Advent — book review

ADVENT by James Treadwell. Hodder & Stoughton £14.99

Reviewed by Elloise Hopkins

Fifteen year old Gavin has been different all his life, although he isn’t really sure why. His parents don’t understand him, his school has now suspended him and friends appear to be a distant rumour. As he has grown older, his imaginary friend, the mysterious Miss Grey, seems to be making the transition from imagination to reality. Or was she always real? All Gavin knows is that when his estranged aunt Gwen invites him to visit her in Cornwall he jumps at the chance to get away from his parents and life in London.

After a semi-traumatic train journey, Gavin arrives in Cornwall but aunt Gwen is not there to meet him at the station. He makes his way to her home and a note scribbled in Gwen’s writing sends him on a voyage of discovery in her footsteps. He soon meets the strange inhabitants of the village and discovers that his gift may not bring good and the truth may not be what he wants to hear.  There are voices, visions and fear, dark terrors and things that belong in nightmares.

In 1537, the greatest magus of them all, Johann Faust, seeks immortality and sets out with his travelling cloak, staff and a priceless peasant’s ring in which he has bound all the magic in the world. But the magus falls in love and makes a bargain. The ring is lost and magic is taken from the world, trapped under water and air for centuries waiting to be released. Now, magic is coming back to the world and Gavin finds himself at the heart of it.

Advent is an intelligent blend of reality and legend. Amongst the coming-of-age story of Gavin’s adventure, Treadwell incorporates a fresh re-telling of the Faust and Arthurian legends. It seems unlikely that a book that combines Faust, Helen of Troy, a mermaid, a witch, a warlock, the prophetess Cassandra, an ancient magic, a peasant’s ring and a young boy will ever provide a coherent narrative, but somehow Advent manages it. The ending provides just enough of a conclusion for the reader to feel that the story is resolved yet at the same time opens the possibilities of a whole new set of adventures from the threads left behind.

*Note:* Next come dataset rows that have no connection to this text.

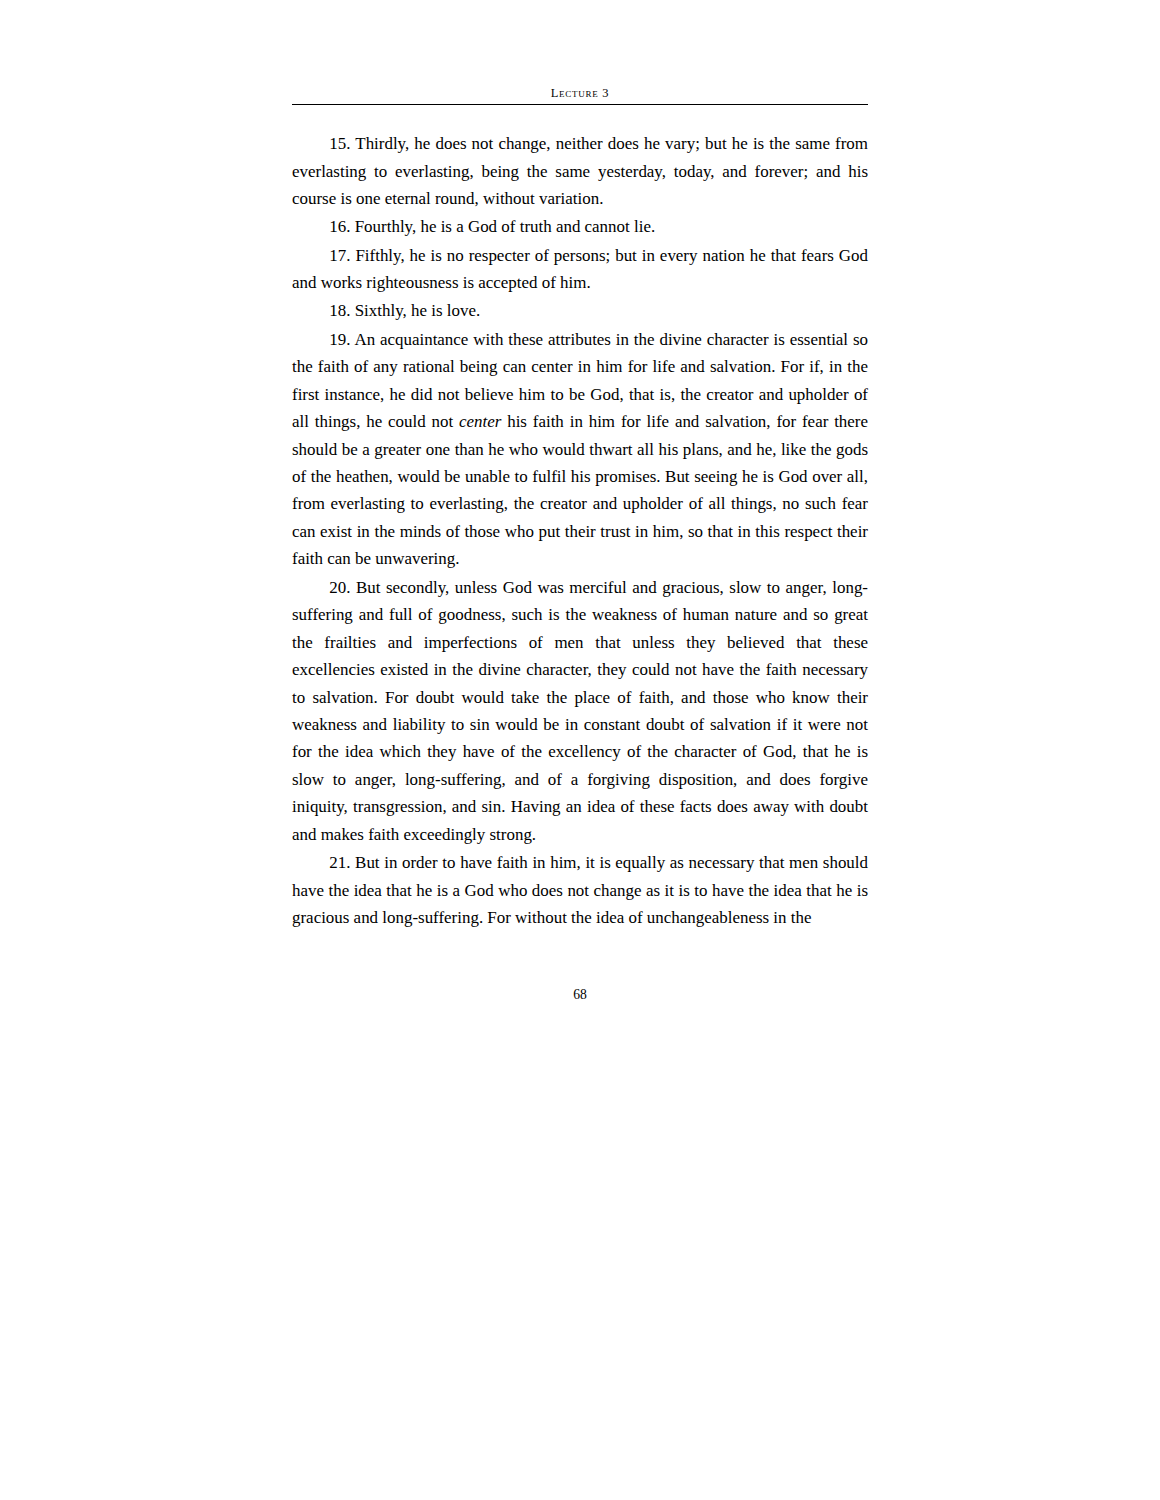Lecture 3
15. Thirdly, he does not change, neither does he vary; but he is the same from everlasting to everlasting, being the same yesterday, today, and forever; and his course is one eternal round, without variation.
16. Fourthly, he is a God of truth and cannot lie.
17. Fifthly, he is no respecter of persons; but in every nation he that fears God and works righteousness is accepted of him.
18. Sixthly, he is love.
19. An acquaintance with these attributes in the divine character is essential so the faith of any rational being can center in him for life and salvation. For if, in the first instance, he did not believe him to be God, that is, the creator and upholder of all things, he could not center his faith in him for life and salvation, for fear there should be a greater one than he who would thwart all his plans, and he, like the gods of the heathen, would be unable to fulfil his promises. But seeing he is God over all, from everlasting to everlasting, the creator and upholder of all things, no such fear can exist in the minds of those who put their trust in him, so that in this respect their faith can be unwavering.
20. But secondly, unless God was merciful and gracious, slow to anger, long-suffering and full of goodness, such is the weakness of human nature and so great the frailties and imperfections of men that unless they believed that these excellencies existed in the divine character, they could not have the faith necessary to salvation. For doubt would take the place of faith, and those who know their weakness and liability to sin would be in constant doubt of salvation if it were not for the idea which they have of the excellency of the character of God, that he is slow to anger, long-suffering, and of a forgiving disposition, and does forgive iniquity, transgression, and sin. Having an idea of these facts does away with doubt and makes faith exceedingly strong.
21. But in order to have faith in him, it is equally as necessary that men should have the idea that he is a God who does not change as it is to have the idea that he is gracious and long-suffering. For without the idea of unchangeableness in the
68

When I began reading and met the host of characters – an interesting blend of the young clashing with the ancient – I did not expect such a dark and intriguing set of events and I now understand why the book will be pitched to both the adult and young adult markets. It is a mature telling of an intricately woven and highly involved story and has a lot to recommend. This is the kind of book that will reveal more each time it is re-read and I wouldn’t be surprised if the series becomes a staple.